┌──

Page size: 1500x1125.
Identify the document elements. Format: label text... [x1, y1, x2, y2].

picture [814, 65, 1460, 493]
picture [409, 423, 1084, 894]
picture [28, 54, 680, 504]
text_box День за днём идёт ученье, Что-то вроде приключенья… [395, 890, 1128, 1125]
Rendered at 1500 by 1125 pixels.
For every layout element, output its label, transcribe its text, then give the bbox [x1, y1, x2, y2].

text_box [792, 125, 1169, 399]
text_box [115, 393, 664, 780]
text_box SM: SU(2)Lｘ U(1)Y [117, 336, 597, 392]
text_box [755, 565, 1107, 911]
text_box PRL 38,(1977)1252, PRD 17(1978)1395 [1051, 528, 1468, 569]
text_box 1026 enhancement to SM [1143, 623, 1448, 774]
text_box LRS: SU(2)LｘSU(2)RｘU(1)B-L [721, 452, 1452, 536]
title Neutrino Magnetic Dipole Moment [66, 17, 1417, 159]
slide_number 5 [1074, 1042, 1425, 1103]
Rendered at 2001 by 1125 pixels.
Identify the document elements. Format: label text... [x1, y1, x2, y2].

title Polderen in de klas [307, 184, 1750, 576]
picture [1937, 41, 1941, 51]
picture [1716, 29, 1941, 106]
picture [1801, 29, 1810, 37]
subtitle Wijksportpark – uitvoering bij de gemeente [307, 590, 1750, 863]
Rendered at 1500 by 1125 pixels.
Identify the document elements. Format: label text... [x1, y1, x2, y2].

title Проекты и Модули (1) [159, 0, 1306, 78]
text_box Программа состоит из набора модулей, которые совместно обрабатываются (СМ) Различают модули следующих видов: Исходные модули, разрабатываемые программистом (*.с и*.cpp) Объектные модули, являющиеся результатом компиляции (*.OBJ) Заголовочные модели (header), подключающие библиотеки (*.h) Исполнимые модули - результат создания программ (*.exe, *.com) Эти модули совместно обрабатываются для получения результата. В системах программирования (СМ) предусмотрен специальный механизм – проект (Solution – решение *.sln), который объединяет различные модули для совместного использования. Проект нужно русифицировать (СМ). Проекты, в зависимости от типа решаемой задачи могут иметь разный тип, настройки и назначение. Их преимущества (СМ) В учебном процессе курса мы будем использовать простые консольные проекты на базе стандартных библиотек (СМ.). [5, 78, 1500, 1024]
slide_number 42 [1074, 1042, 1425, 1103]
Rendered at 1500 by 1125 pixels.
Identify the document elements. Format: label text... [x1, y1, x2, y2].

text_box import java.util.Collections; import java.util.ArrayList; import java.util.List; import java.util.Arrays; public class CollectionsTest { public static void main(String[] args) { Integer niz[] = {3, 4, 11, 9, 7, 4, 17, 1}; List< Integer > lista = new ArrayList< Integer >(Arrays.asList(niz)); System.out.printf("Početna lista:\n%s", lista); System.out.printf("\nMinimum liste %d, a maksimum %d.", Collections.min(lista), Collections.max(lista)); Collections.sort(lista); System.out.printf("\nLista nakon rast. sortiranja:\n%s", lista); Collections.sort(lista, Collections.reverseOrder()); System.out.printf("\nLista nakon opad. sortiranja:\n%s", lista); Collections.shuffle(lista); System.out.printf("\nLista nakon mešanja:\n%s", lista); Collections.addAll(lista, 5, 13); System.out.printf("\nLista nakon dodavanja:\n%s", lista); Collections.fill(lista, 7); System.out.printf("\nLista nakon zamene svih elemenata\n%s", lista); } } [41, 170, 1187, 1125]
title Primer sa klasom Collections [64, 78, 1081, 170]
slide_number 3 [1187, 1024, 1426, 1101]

└──

Output the entire set of records exactly as shown.

Page size: 1500x1125.
Identify the document elements. Format: label text... [x1, y1, x2, y2].

picture [814, 65, 1460, 493]
picture [409, 423, 1084, 894]
picture [28, 54, 680, 504]
text_box День за днём идёт ученье, Что-то вроде приключенья… [395, 890, 1128, 1125]
Rendered at 1500 by 1125 pixels.
For every layout element, output its label, transcribe its text, then give the bbox [x1, y1, x2, y2].

text_box [792, 125, 1169, 399]
text_box [115, 393, 664, 780]
text_box SM: SU(2)Lｘ U(1)Y [117, 336, 597, 392]
text_box [755, 565, 1107, 911]
text_box PRL 38,(1977)1252, PRD 17(1978)1395 [1051, 528, 1468, 569]
text_box 1026 enhancement to SM [1143, 623, 1448, 774]
text_box LRS: SU(2)LｘSU(2)RｘU(1)B-L [721, 452, 1452, 536]
title Neutrino Magnetic Dipole Moment [66, 17, 1417, 159]
slide_number 5 [1074, 1042, 1425, 1103]
Rendered at 2001 by 1125 pixels.
Identify the document elements. Format: label text... [x1, y1, x2, y2].

title Polderen in de klas [307, 184, 1750, 576]
picture [1937, 41, 1941, 51]
picture [1716, 29, 1941, 106]
picture [1801, 29, 1810, 37]
subtitle Wijksportpark – uitvoering bij de gemeente [307, 590, 1750, 863]
Rendered at 1500 by 1125 pixels.
Identify the document elements. Format: label text... [x1, y1, x2, y2].

title Проекты и Модули (1) [159, 0, 1306, 78]
text_box Программа состоит из набора модулей, которые совместно обрабатываются (СМ) Различают модули следующих видов: Исходные модули, разрабатываемые программистом (*.с и*.cpp) Объектные модули, являющиеся результатом компиляции (*.OBJ) Заголовочные модели (header), подключающие библиотеки (*.h) Исполнимые модули - результат создания программ (*.exe, *.com) Эти модули совместно обрабатываются для получения результата. В системах программирования (СМ) предусмотрен специальный механизм – проект (Solution – решение *.sln), который объединяет различные модули для совместного использования. Проект нужно русифицировать (СМ). Проекты, в зависимости от типа решаемой задачи могут иметь разный тип, настройки и назначение. Их преимущества (СМ) В учебном процессе курса мы будем использовать простые консольные проекты на базе стандартных библиотек (СМ.). [5, 78, 1500, 1024]
slide_number 42 [1074, 1042, 1425, 1103]
Rendered at 1500 by 1125 pixels.
Identify the document elements. Format: label text... [x1, y1, x2, y2].

text_box import java.util.Collections; import java.util.ArrayList; import java.util.List; import java.util.Arrays; public class CollectionsTest { public static void main(String[] args) { Integer niz[] = {3, 4, 11, 9, 7, 4, 17, 1}; List< Integer > lista = new ArrayList< Integer >(Arrays.asList(niz)); System.out.printf("Početna lista:\n%s", lista); System.out.printf("\nMinimum liste %d, a maksimum %d.", Collections.min(lista), Collections.max(lista)); Collections.sort(lista); System.out.printf("\nLista nakon rast. sortiranja:\n%s", lista); Collections.sort(lista, Collections.reverseOrder()); System.out.printf("\nLista nakon opad. sortiranja:\n%s", lista); Collections.shuffle(lista); System.out.printf("\nLista nakon mešanja:\n%s", lista); Collections.addAll(lista, 5, 13); System.out.printf("\nLista nakon dodavanja:\n%s", lista); Collections.fill(lista, 7); System.out.printf("\nLista nakon zamene svih elemenata\n%s", lista); } } [41, 170, 1187, 1125]
title Primer sa klasom Collections [64, 78, 1081, 170]
slide_number 3 [1187, 1024, 1426, 1101]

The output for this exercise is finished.